◆ WHAT THIS TASK INVOLVES
Within the records below, filter for lines carrying the word "будут" and copy them.

Page images and extracted text
== == ==
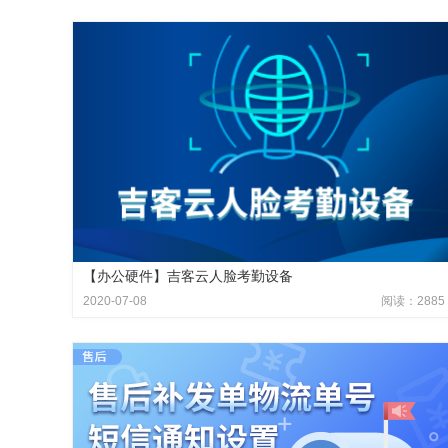
【办公硬件】吉客云人脸考勤设备
2020-07-08
阅读：2885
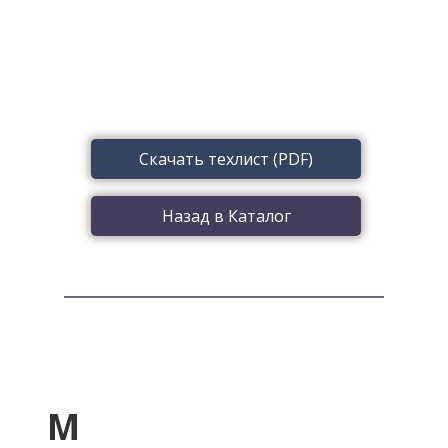
Скачать техлист (PDF)
Назад в Каталог
M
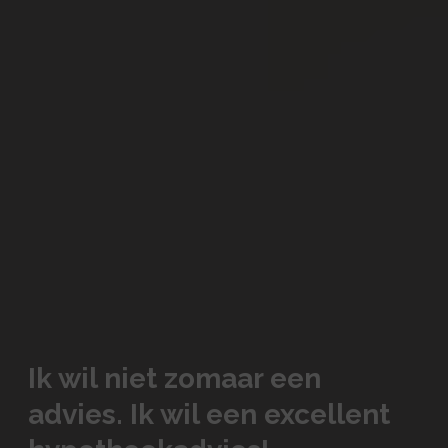
Ik wil niet zomaar een
advies. Ik wil een excellent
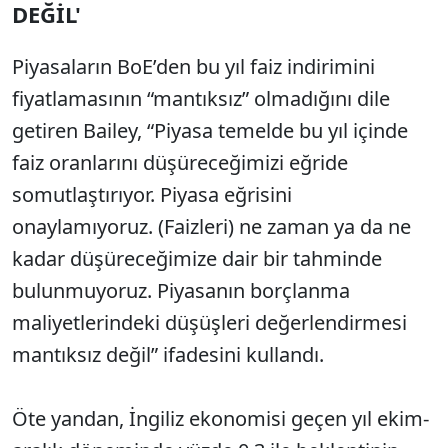
DEĞİL'
Piyasaların BoE’den bu yıl faiz indirimini
fiyatlamasının “mantıksız” olmadığını dile
getiren Bailey, “Piyasa temelde bu yıl içinde
faiz oranlarını düşüreceğimizi eğride
somutlaştırıyor. Piyasa eğrisini
onaylamıyoruz. (Faizleri) ne zaman ya da ne
kadar düşüreceğimize dair bir tahminde
bulunmuyoruz. Piyasanın borçlanma
maliyetlerindeki düşüşleri değerlendirmesi
mantıksız değil” ifadesini kullandı.
Öte yandan, İngiliz ekonomisi geçen yıl ekim-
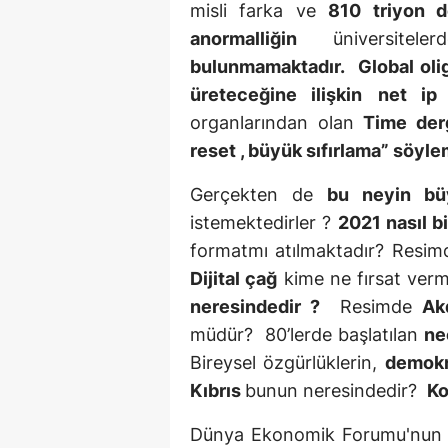
misli farka ve
810 triyon d
anormalliğin
üniversite
bulunmamaktadır.
Global oli
üreteceğine ilişkin
net ip 
organlarından olan
Time derg
reset , büyük sıfırlama” söyl
Gerçekten de
bu neyin büy
istemektedirler ?
2021 nasıl b
formatmı atılmaktadır? Resim
Dijital çağ
kime ne fırsat ver
neresindedir ?
Resimde
Ak
müdür? 80’lerde başlatılan
ne
Bireysel özgürlüklerin,
demokr
Kıbrıs
bunun neresindedir?
Ko
Dünya Ekonomik Forumu'nun 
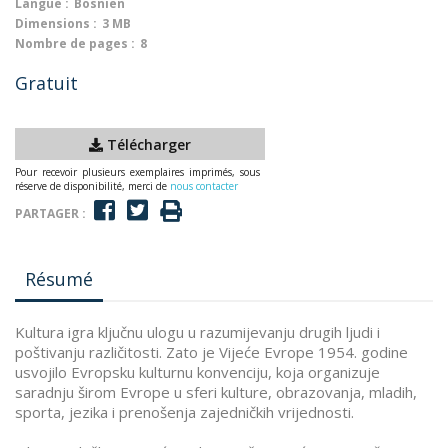
Langue :
Bosnien
Dimensions :
3 MB
Nombre de pages :
8
Gratuit
Télécharger
Pour recevoir plusieurs exemplaires imprimés, sous
réserve de disponibilité, merci de
nous contacter
PARTAGER :
Résumé
Kultura igra ključnu ulogu u razumijevanju drugih ljudi i
poštivanju različitosti. Zato je Vijeće Evrope 1954. godine
usvojilo Evropsku kulturnu konvenciju, koja organizuje
saradnju širom Evrope u sferi kulture, obrazovanja, mladih,
sporta, jezika i prenošenja zajedničkih vrijednosti.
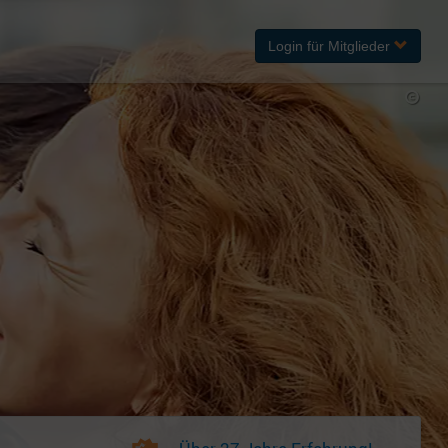
Login
für Mitglieder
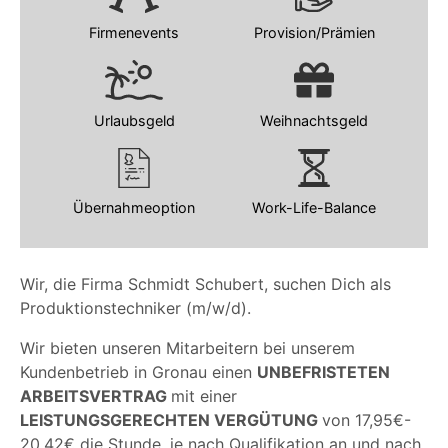
Firmenevents
Provision/Prämien
Urlaubsgeld
Weihnachtsgeld
Übernahmeoption
Work-Life-Balance
Wir, die Firma Schmidt Schubert, suchen Dich als
Produktionstechniker (m/w/d).
Wir bieten unseren Mitarbeitern bei unserem
Kundenbetrieb in Gronau einen
UNBEFRISTETEN
ARBEITSVERTRAG
mit einer
LEISTUNGSGERECHTEN VERGÜTUNG
von 17,95€-
20,42€ die Stunde, je nach Qualifikation an und nach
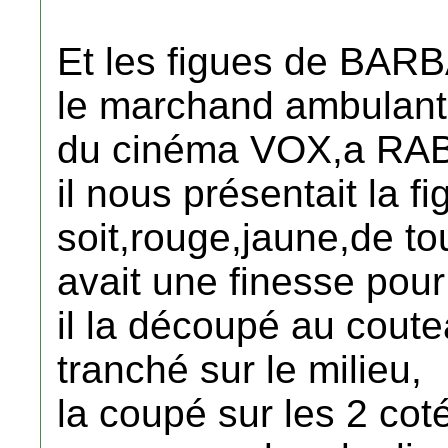
Et les figues de BAR
le marchand ambulant 
du cinéma VOX,a RA
il nous présentait la f
soit,rouge,jaune,de tou
avait une finesse pour
il la découpé au coute
tranché sur le milieu,
la coupé sur les 2 coté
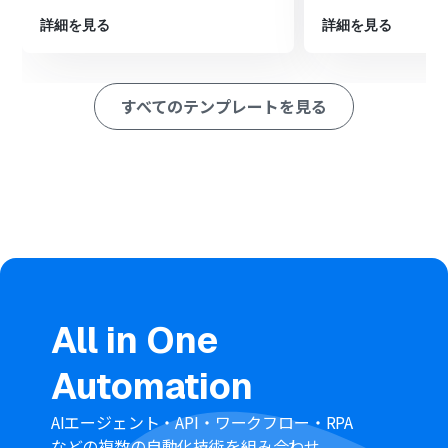
※「トリガー」：フロー起動のきっかけとなるアクション、「オ
詳細を見る
詳細を見る
ペレーション」：トリガー起動後、フロー内で処理を行うアク
ション
すべてのテンプレートを見る
■このワークフローのカスタムポイント
AI機能の要約オペレーションでは、要約の文字数や抽出し
たい項目（例：要点、ネクストアクションなど）を任意で
カスタム設定できます。
Google スプレッドシートへの追加先シートは任意で設定
でき、追加するレコードには固定のテキストや、トリガー
で取得したメール情報、AIの要約結果などを組み合わせて
入力することが可能です。
■注意事項
Gmail、Google スプレッドシートのそれぞれとYoomを
All in One
連携してください。
トリガーは5分、10分、15分、30分、60分の間隔で起動
Automation
間隔を選択できます。
プランによって最短の起動間隔が異なりますので、ご注意
ください。
AIエージェント・API・ワークフロー・RPA
要約機能はミニプラン以上でご利用いただけるアプリと
などの複数の自動化技術を組み合わせ、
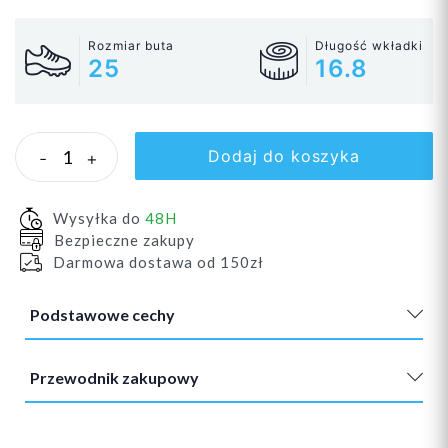
Rozmiar buta
Długość wkładki
25
16.8
Dodaj do koszyka
-
+
Wysyłka do
48H
Bezpieczne zakupy
Darmowa dostawa od 150zł
Podstawowe cechy
Przewodnik zakupowy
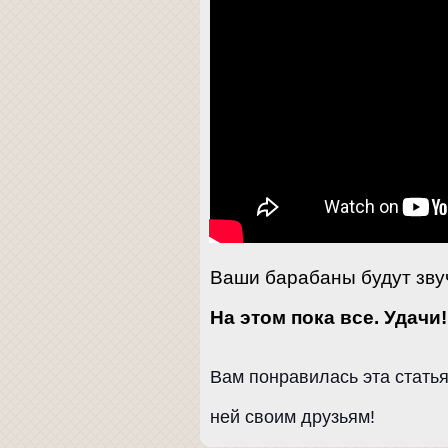
Ваши барабаны будут звуч
На этом пока все. Удачи!
Вам понравилась эта стать
ней своим друзьям!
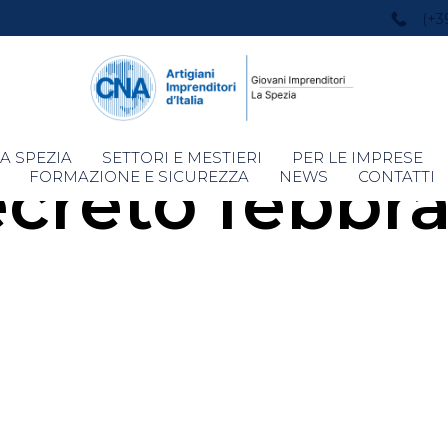
(+3
Skip
A SPEZIA
SETTORI E MESTIERI
PER LE IMPRESE
creto febbra
to
FORMAZIONE E SICUREZZA
NEWS
CONTATTI
content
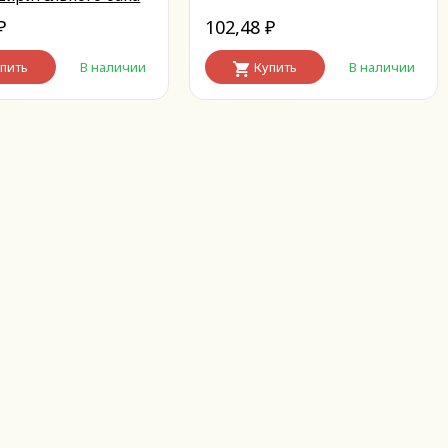
сное)
102,48
₽
₽
пить
В наличии
Купить
В наличии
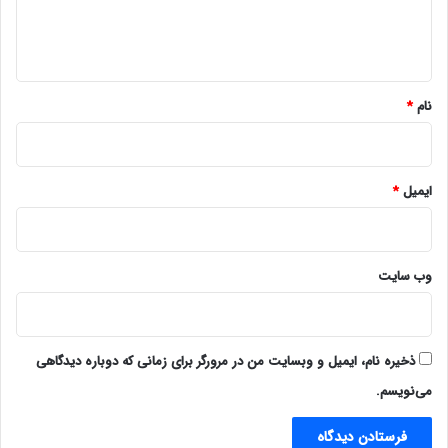
ا
ه
*
نام
*
ایمیل
*
وب‌ سایت
ذخیره نام، ایمیل و وبسایت من در مرورگر برای زمانی که دوباره دیدگاهی
می‌نویسم.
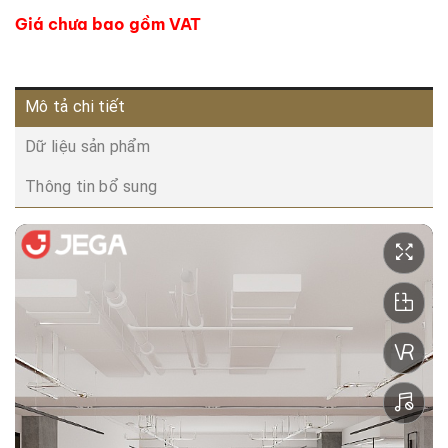
Giá chưa bao gồm VAT
Mô tả chi tiết
Dữ liệu sản phẩm
Thông tin bổ sung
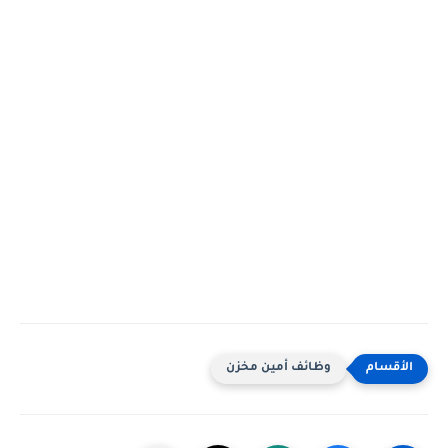
وظائف أمين مخزن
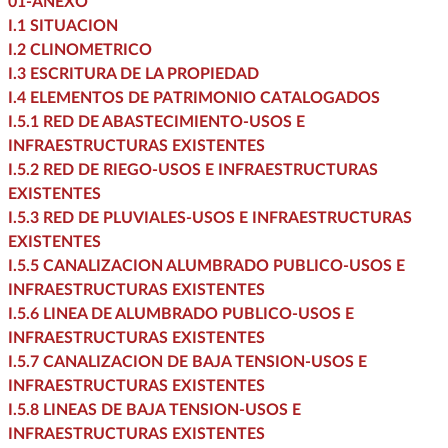
01-ANEXO
I.1 SITUACION
I.2 CLINOMETRICO
I.3 ESCRITURA DE LA PROPIEDAD
I.4 ELEMENTOS DE PATRIMONIO CATALOGADOS
I.5.1 RED DE ABASTECIMIENTO-USOS E
INFRAESTRUCTURAS EXISTENTES
I.5.2 RED DE RIEGO-USOS E INFRAESTRUCTURAS
EXISTENTES
I.5.3 RED DE PLUVIALES-USOS E INFRAESTRUCTURAS
EXISTENTES
I.5.5 CANALIZACION ALUMBRADO PUBLICO-USOS E
INFRAESTRUCTURAS EXISTENTES
I.5.6 LINEA DE ALUMBRADO PUBLICO-USOS E
INFRAESTRUCTURAS EXISTENTES
I.5.7 CANALIZACION DE BAJA TENSION-USOS E
INFRAESTRUCTURAS EXISTENTES
I.5.8 LINEAS DE BAJA TENSION-USOS E
INFRAESTRUCTURAS EXISTENTES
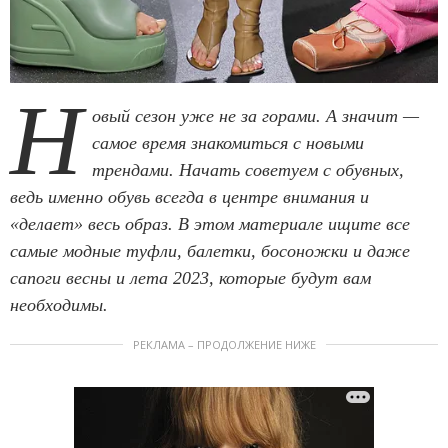
Н
овый сезон уже не за горами. А значит —
самое время знакомиться с новыми
трендами. Начать советуем с обувных,
ведь именно обувь всегда в центре внимания и
«делает» весь образ. В этом материале ищите все
самые модные туфли, балетки, босоножки и даже
сапоги весны и лета 2023, которые будут вам
необходимы.
РЕКЛАМА – ПРОДОЛЖЕНИЕ НИЖЕ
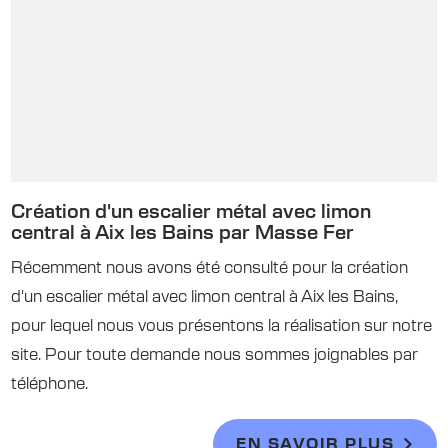
Création d'un escalier métal avec limon
central à Aix les Bains par Masse Fer
Récemment nous avons été consulté pour la création
d'un escalier métal avec limon central à Aix les Bains,
pour lequel nous vous présentons la réalisation sur notre
site. Pour toute demande nous sommes joignables par
téléphone.
EN SAVOIR PLUS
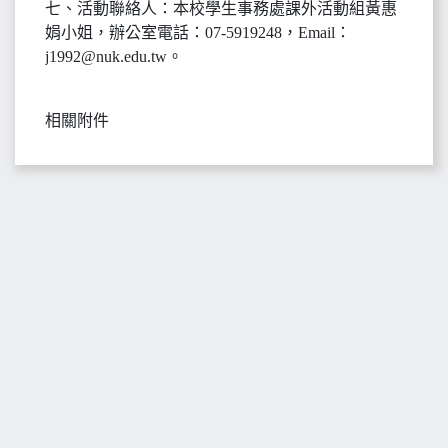
七、活動聯絡人：本校學生事務處課外活動組黃惠
娟小姐，辦公室電話：07-5919248，Email：
j1992@nuk.edu.tw。
相關附件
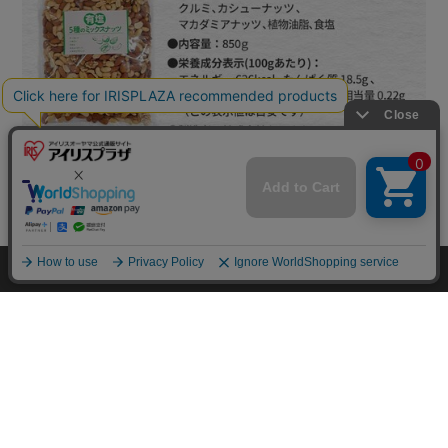
mail_outline
在庫切れ
入荷したらメールでお知らせ
HOME
探す
ログイン
お気に入り
お知らせ
カートに商品を追加しました
購入手続きへ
== == ==
◆ ANSWER BOX
Ваши барабаны будут звуч
сапоги весны и лета 2023, которые будут вам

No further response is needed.